Lookin good! Can’t wait to see their babies!


----------



## Hounddog23 (Jan 13, 2021)

happybleats said:


> Yah..my son came in yesterday and was ," Mom, you should see Casaandra udder. It's so cute" lol. He will be 16 next month.


I hope this is my boy when he gets that age so sweet he helps you with the goatys. Gonna be some beautiful kids there congratulations!


----------



## toth boer goats (Jul 20, 2008)

Nice udder going on there.


----------



## Lil Boogie (Mar 24, 2021)

How's we lookin?


----------



## happybleats (Sep 12, 2010)

Cassandra kidded triplet boys this evening! She did great..got them all fed and now we leave them to quiet bonding time. I'll be checking them in a few hours. Baby number two (brown and white) has weak "ankles" all three got bose, vit e and cod liver oil. I'll get better pix tomorrow


----------



## KY Goat Girl (12 mo ago)

Aww! What cuties!


----------



## Rancho Draco (Sep 29, 2021)

Congratulations! I thought you were supposed to be getting your rest this evening!

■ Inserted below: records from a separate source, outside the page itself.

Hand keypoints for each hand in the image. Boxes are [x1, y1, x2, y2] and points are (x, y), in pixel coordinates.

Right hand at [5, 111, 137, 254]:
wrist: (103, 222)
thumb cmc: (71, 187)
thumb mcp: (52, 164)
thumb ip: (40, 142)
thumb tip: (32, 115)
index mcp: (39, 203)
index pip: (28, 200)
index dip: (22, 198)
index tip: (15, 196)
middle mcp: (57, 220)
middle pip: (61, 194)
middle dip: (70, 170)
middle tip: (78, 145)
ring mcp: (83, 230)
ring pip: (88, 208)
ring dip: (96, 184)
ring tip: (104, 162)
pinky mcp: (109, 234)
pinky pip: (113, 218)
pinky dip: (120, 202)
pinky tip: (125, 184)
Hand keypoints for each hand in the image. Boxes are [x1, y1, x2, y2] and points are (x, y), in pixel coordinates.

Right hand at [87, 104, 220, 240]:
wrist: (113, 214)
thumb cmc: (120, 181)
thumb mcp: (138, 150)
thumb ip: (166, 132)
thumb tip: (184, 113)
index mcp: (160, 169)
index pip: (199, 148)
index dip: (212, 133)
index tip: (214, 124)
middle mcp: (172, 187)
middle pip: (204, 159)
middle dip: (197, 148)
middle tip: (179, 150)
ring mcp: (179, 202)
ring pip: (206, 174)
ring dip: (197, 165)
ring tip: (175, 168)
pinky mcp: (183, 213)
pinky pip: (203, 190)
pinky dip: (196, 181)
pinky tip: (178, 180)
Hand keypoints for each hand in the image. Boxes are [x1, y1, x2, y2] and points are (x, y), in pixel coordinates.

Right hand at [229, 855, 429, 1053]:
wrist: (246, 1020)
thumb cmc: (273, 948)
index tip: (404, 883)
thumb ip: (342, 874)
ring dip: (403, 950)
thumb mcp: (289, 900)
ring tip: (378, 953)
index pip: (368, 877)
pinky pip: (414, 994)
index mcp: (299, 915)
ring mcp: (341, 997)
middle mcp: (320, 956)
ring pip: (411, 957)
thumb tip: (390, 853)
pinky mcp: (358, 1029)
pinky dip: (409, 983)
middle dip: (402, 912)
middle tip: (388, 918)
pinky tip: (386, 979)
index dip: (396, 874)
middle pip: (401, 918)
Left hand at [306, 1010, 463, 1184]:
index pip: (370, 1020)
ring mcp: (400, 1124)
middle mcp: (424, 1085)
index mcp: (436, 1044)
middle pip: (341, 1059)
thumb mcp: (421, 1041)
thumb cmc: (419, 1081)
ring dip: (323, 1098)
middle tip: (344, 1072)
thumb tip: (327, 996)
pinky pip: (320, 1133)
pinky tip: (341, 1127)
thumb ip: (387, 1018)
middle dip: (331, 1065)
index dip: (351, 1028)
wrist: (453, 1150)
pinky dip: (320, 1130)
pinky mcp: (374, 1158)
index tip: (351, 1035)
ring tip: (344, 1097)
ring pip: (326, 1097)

Darn doe code...


----------



## Hounddog23 (Jan 13, 2021)

Beautiful babies congrats


----------



## Jubillee (Dec 22, 2017)

Congrats!!!


----------



## MadHouse (Oct 3, 2019)

Congratulations!
Cute kids!!
I hope the ankles gets better soon!


----------



## happybleats (Sep 12, 2010)

Rancho Draco said:


> thought you were supposed to be getting your rest this evening! Darn doe cod


I almost said maybe I can get some rest tonight if Cassadra holds up. Then I thought I better not jinks myself 😅 was up til 1 to make sure everyone was steady lol.


----------



## Lil Boogie (Mar 24, 2021)

Congrats!!!! I just love em!! They are stinking adorable!!! I'll take em all lol.


----------



## Moers kiko boars (Apr 23, 2018)

Awww Congrats on the trips! Good Job Cassandra! Good job on being there!


----------



## MellonFriend (Aug 8, 2017)

Aww little white babies. Great job Cassandra! At least it's Sunday now and maybe you can sneak in a nap today somewhere.


----------



## happybleats (Sep 12, 2010)

Mom's got them tucked in for a nap. I'm thinking the brown headed one maybe polled. (His sire is)


----------



## 21goaties (Mar 13, 2018)

Just look at those sweet baby angels


----------



## Goatastic43 (Jun 11, 2021)

Yay! They’re beautiful! So glad all is well! Congratulations!


----------



## Rancho Draco (Sep 29, 2021)

Aw they're gorgeous 🥰


----------



## toth boer goats (Jul 20, 2008)

Adorable 😊


----------



## Lil Boogie (Mar 24, 2021)

Who's due next, @happybleats ?


----------



## happybleats (Sep 12, 2010)

Nora is next. Shes my queen Lamancha. Due the 29th


----------